━━ Passage
Thanks for all your good answers and opinions on this topic. I really
appreciate it.
On 8/16/03 10:50 AM, in article
, "Stewart
Pinkerton" wrote:
On Fri, 15 Aug 2003 20:17:05 GMT,
(Nousaine) wrote:
(Stewart Pinkerton) wrote:
On Fri, 15 Aug 2003 16:43:37 GMT,
(Nousaine) wrote:
(Stewart Pinkerton) wrote:
On 15 Aug 2003 01:45:59 GMT,
(Nousaine) wrote:
I've not had access to the Ascent but I'ver tested several ML models over
the
years and ALL of them had fairly severe frequency response abberations
compared
to lower priced moving coil models.
Ah, you mean some of them *measure* rather oddly, rather than they
sound bad.......
They basically sounded like they measured. Lifeless and lacking in dynamics
at
all frequencies.
That's absolute garbage. They have *exceptional* dynamics, in terms of
their ability to sound clean and clear at low levels, and pray tell
what is the measure of 'lifelessness'?
━━━━
Directions: In the passage, what kind of models were the tested ML models compared to?
━━ Record set
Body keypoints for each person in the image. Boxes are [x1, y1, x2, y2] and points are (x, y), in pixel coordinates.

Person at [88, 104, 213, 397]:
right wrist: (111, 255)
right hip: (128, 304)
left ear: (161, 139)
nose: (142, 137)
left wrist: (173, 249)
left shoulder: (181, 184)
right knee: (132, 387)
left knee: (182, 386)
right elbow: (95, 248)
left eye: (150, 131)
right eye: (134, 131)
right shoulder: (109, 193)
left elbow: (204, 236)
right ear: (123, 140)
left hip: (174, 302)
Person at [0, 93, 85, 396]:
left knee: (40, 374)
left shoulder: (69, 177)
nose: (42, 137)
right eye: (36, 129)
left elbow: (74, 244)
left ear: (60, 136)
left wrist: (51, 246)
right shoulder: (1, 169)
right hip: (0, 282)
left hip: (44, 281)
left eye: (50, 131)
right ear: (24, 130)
━━━━
━━ Record set
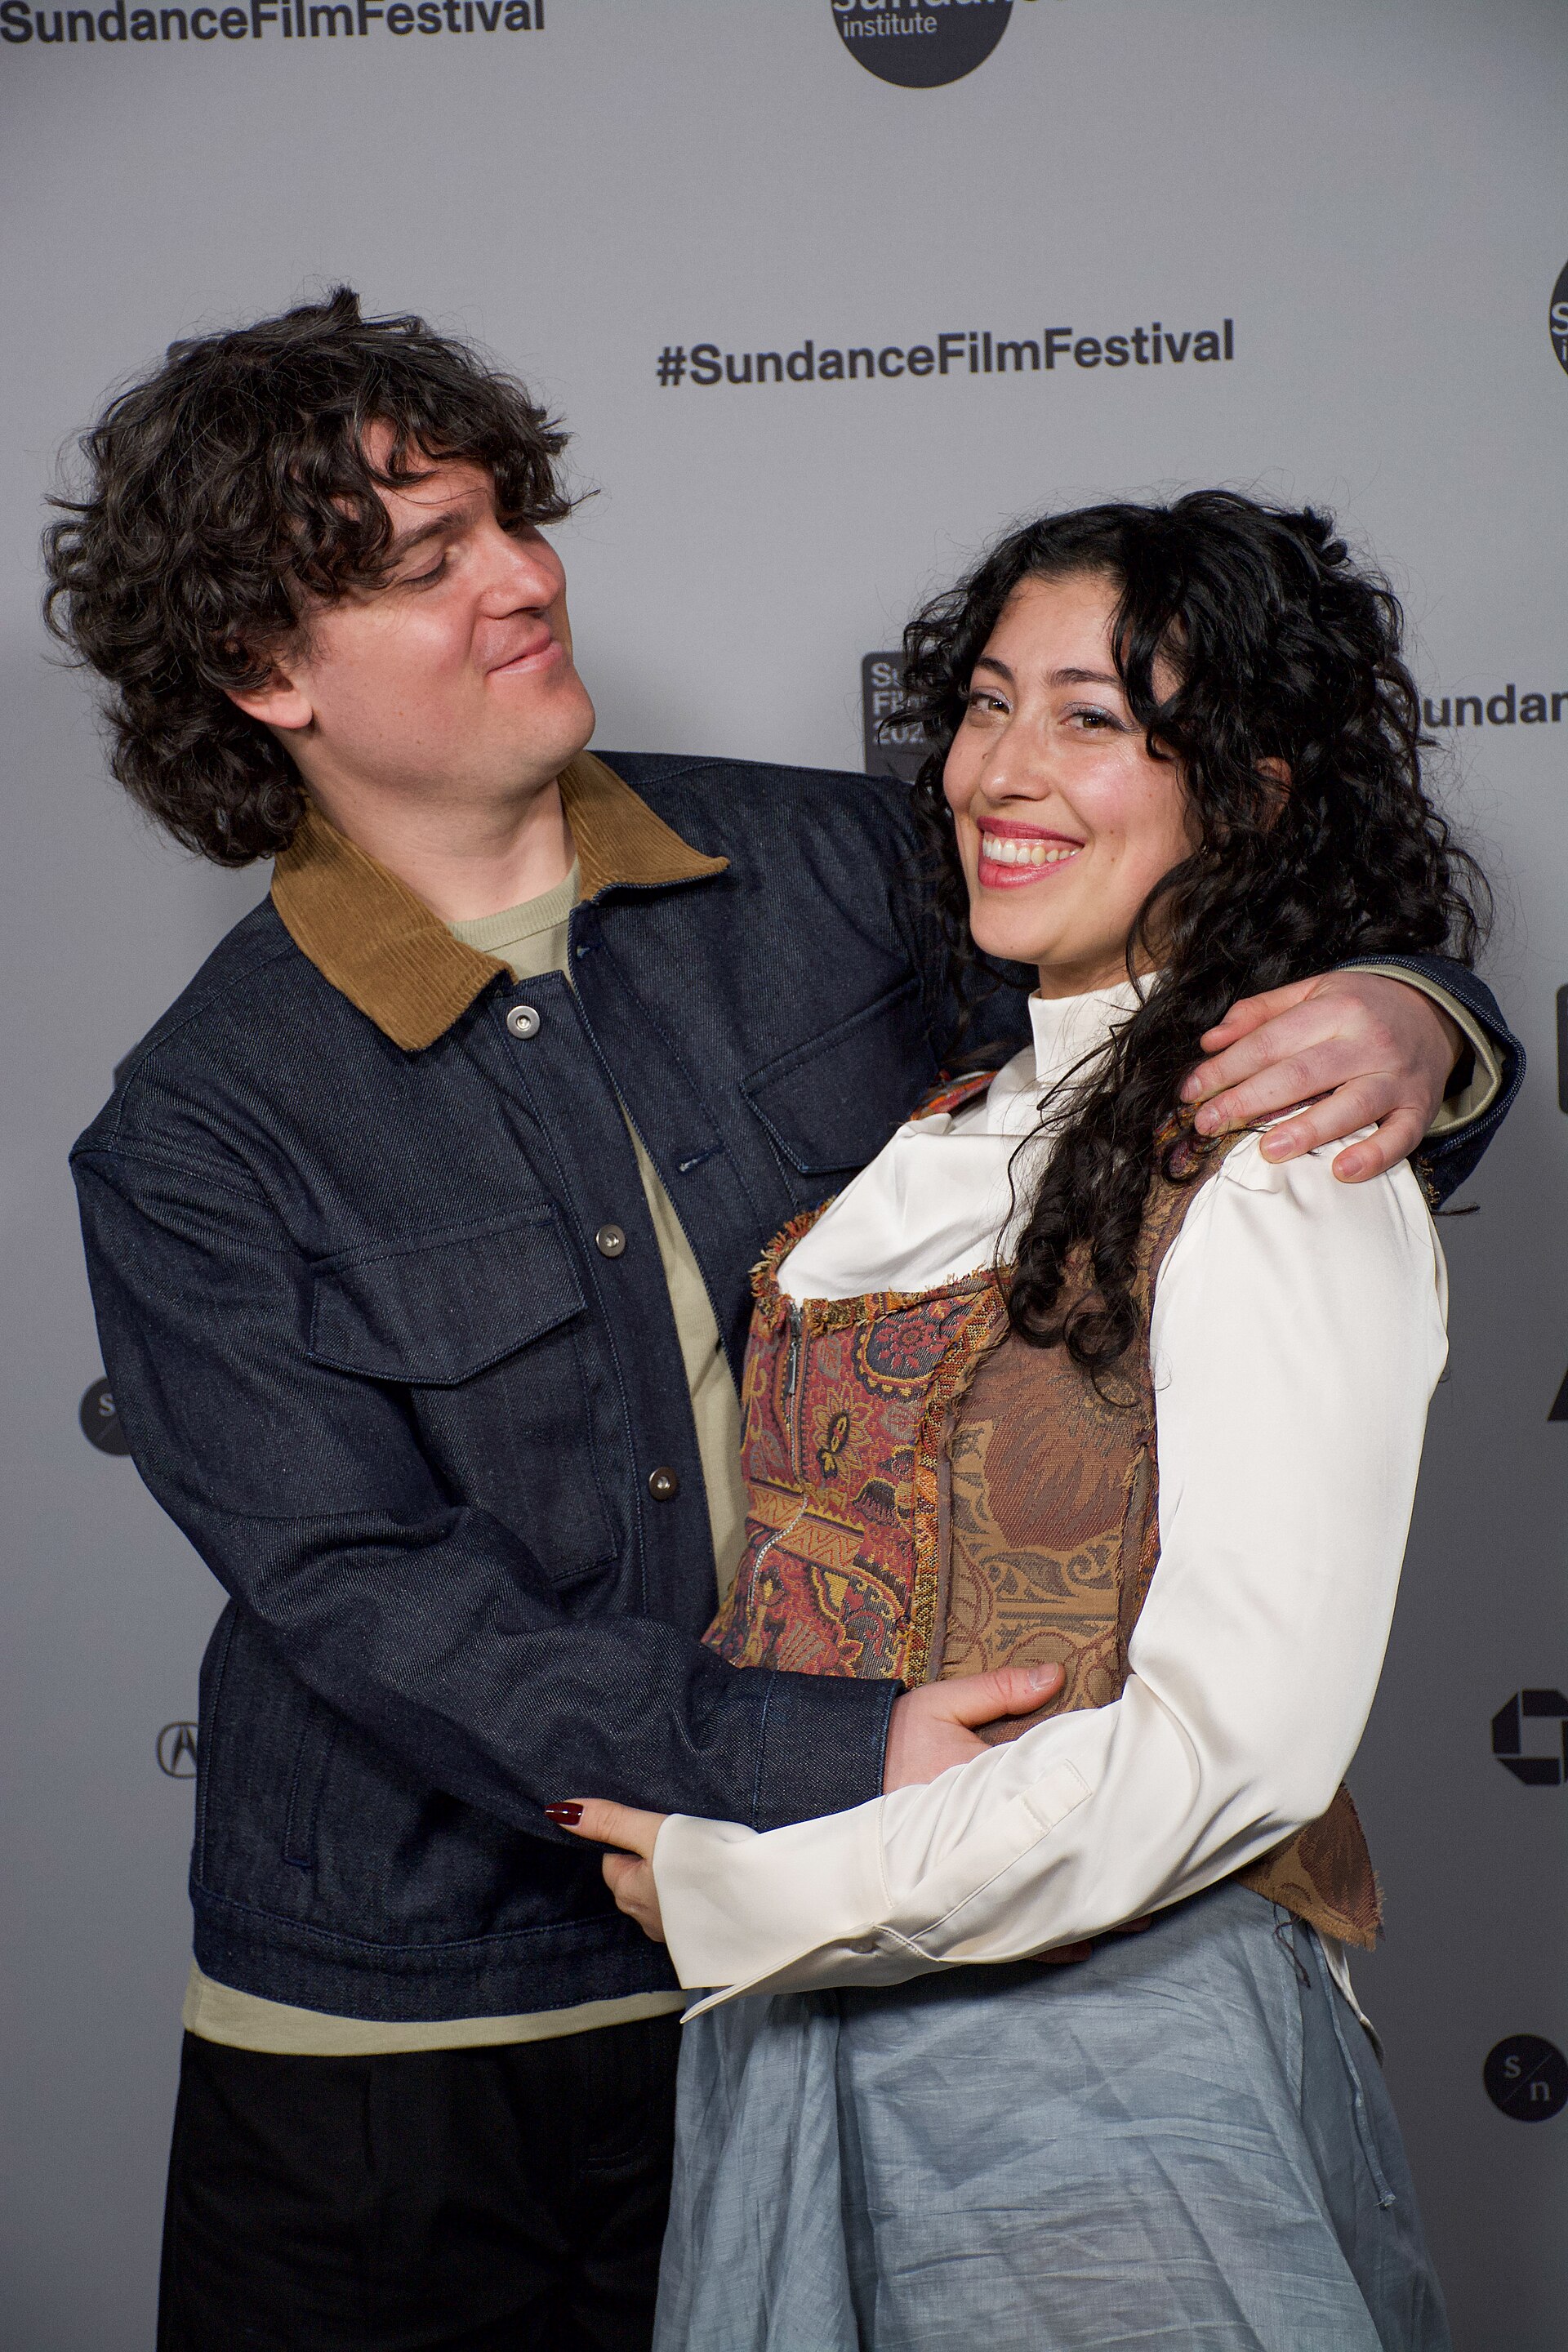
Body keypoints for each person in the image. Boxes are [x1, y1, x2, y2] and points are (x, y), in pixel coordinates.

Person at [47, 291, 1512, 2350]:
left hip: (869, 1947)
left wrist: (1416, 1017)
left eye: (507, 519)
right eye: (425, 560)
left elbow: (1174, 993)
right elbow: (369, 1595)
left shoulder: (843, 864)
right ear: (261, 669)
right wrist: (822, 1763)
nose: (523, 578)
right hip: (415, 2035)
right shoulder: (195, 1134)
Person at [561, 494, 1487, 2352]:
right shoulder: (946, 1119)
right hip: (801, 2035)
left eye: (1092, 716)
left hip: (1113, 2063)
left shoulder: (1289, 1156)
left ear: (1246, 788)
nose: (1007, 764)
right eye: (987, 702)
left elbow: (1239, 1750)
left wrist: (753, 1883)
━━━━
Answer box: Lower priced moving coil models.